▸ Problem description
Pull out the lines of the records beginning with the line that contains "region: Santa Catarina" and continuing through the end of the records, copying them without change. Leave the pictures out of your answer.

(Dataset entries)
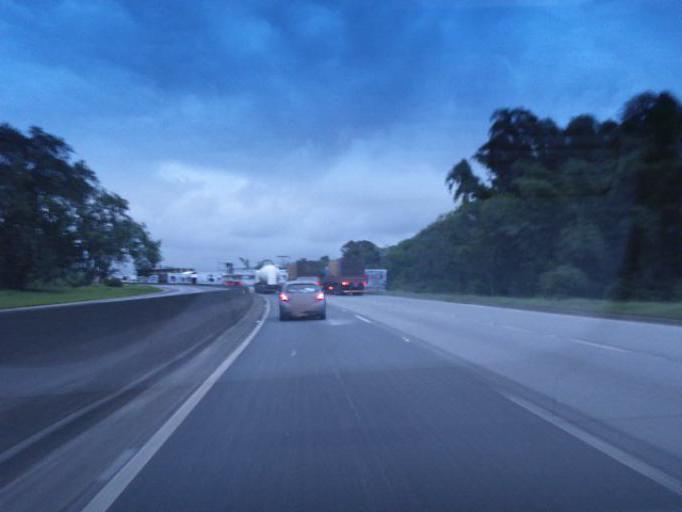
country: BR
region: Santa Catarina
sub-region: Barra Velha
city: Barra Velha
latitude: -26.5560
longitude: -48.7205
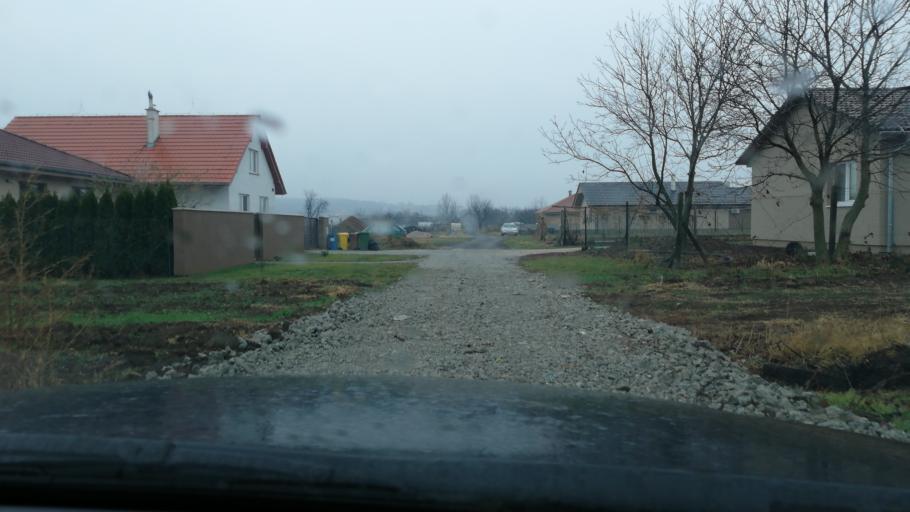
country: SK
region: Nitriansky
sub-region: Okres Nitra
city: Nitra
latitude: 48.3163
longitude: 17.9860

▸ Exercise answer
region: Santa Catarina
sub-region: Barra Velha
city: Barra Velha
latitude: -26.5560
longitude: -48.7205
country: SK
region: Nitriansky
sub-region: Okres Nitra
city: Nitra
latitude: 48.3163
longitude: 17.9860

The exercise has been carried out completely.